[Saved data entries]
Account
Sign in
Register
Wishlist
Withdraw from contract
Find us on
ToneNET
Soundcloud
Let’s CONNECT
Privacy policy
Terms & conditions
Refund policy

Problem: Set down every line of the listing above without changing a single word.

Exercise response:
Account
Sign in
Register
Wishlist
Withdraw from contract
Find us on
ToneNET
Soundcloud
Let’s CONNECT
Privacy policy
Terms & conditions
Refund policy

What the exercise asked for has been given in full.